Read the records below and copy each line that contains "knee".

[Dataset records]
# # # # #
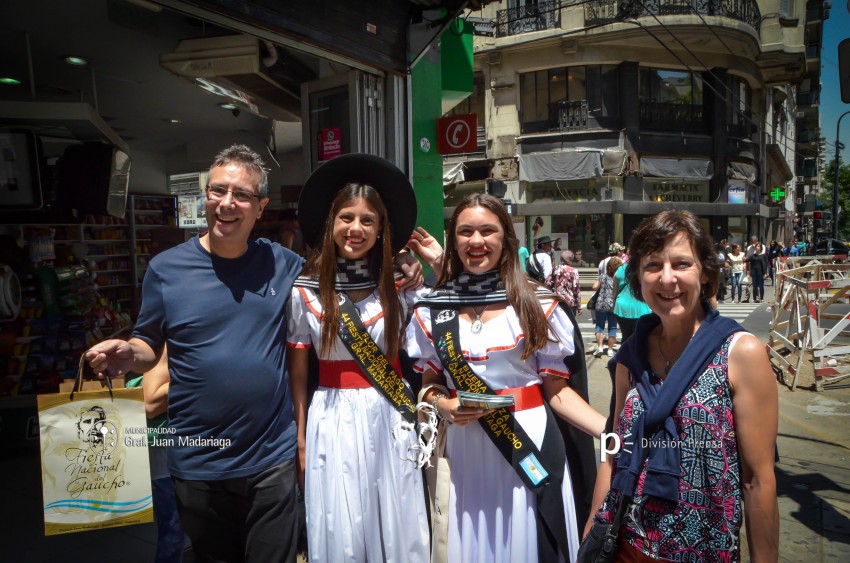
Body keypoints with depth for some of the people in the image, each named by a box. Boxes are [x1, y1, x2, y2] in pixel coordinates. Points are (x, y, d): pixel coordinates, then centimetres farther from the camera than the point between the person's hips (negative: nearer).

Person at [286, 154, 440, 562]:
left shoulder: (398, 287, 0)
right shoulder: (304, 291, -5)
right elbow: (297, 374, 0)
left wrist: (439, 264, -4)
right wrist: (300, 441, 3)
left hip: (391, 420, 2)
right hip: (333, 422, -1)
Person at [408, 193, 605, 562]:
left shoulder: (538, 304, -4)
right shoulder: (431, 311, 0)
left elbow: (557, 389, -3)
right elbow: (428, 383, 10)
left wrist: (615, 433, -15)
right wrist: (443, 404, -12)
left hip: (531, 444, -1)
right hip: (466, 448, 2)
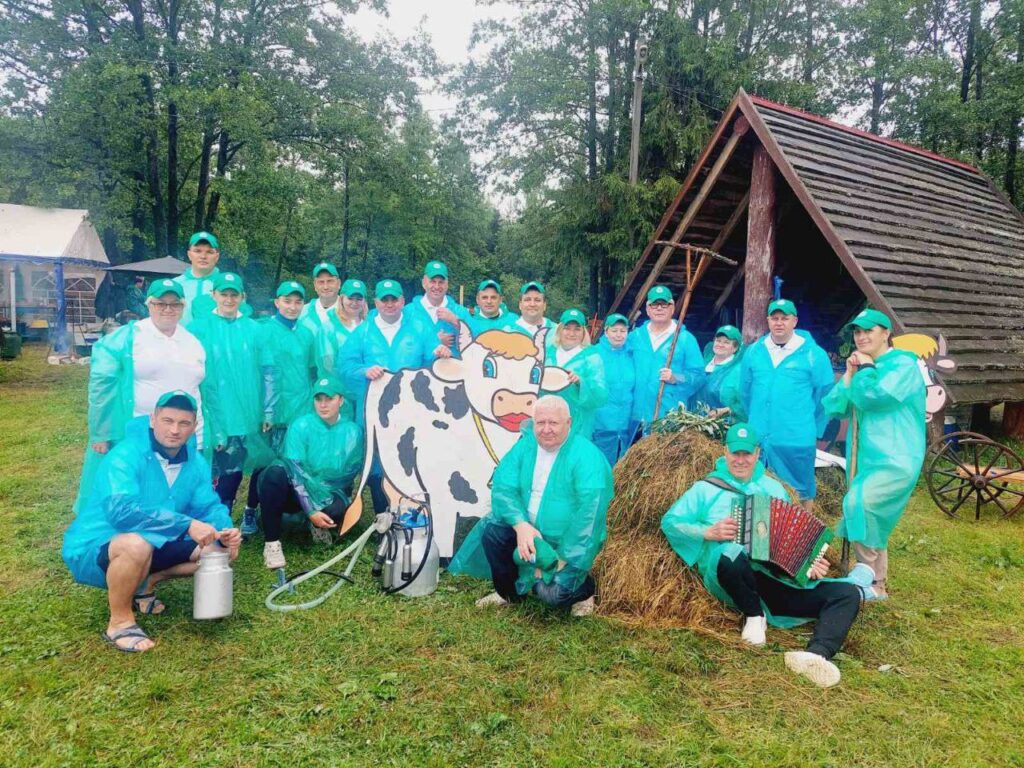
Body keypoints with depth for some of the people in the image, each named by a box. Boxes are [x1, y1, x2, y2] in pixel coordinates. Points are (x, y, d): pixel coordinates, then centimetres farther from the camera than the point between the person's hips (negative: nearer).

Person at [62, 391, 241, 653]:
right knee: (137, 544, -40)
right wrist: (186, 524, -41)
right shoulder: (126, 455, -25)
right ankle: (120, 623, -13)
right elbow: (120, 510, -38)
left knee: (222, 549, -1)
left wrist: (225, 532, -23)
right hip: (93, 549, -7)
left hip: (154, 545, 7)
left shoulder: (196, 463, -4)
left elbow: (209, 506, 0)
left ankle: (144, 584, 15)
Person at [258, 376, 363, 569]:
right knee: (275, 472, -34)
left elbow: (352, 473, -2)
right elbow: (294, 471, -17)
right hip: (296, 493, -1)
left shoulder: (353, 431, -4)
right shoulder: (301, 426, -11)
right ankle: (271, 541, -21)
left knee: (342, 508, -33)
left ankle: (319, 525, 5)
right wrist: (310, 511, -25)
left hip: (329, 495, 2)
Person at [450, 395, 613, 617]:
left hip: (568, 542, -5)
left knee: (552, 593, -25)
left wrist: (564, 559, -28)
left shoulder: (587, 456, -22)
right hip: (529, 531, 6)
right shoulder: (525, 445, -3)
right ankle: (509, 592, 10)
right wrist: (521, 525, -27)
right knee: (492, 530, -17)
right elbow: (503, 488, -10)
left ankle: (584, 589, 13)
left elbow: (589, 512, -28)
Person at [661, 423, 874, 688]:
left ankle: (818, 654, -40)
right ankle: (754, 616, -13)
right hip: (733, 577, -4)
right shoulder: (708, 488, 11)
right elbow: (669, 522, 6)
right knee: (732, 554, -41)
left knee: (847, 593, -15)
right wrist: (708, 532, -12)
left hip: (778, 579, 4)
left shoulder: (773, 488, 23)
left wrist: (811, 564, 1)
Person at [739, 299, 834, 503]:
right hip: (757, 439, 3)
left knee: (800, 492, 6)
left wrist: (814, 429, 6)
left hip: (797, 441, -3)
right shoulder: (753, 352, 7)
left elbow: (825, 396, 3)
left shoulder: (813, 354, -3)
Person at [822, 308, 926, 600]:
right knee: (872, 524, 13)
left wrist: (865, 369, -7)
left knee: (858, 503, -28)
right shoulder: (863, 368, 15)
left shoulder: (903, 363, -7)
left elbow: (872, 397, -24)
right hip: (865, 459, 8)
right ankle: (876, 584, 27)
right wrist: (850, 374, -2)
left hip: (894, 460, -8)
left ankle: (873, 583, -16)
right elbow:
# # # # #
Task response ::
right knee: (137, 544, -40)
left knee: (222, 549, -1)
right knee: (275, 472, -34)
left knee: (342, 508, -33)
left knee: (552, 593, -25)
right knee: (492, 530, -17)
right knee: (732, 554, -41)
left knee: (847, 593, -15)
left knee: (800, 492, 6)
right knee: (872, 524, 13)
left knee: (858, 503, -28)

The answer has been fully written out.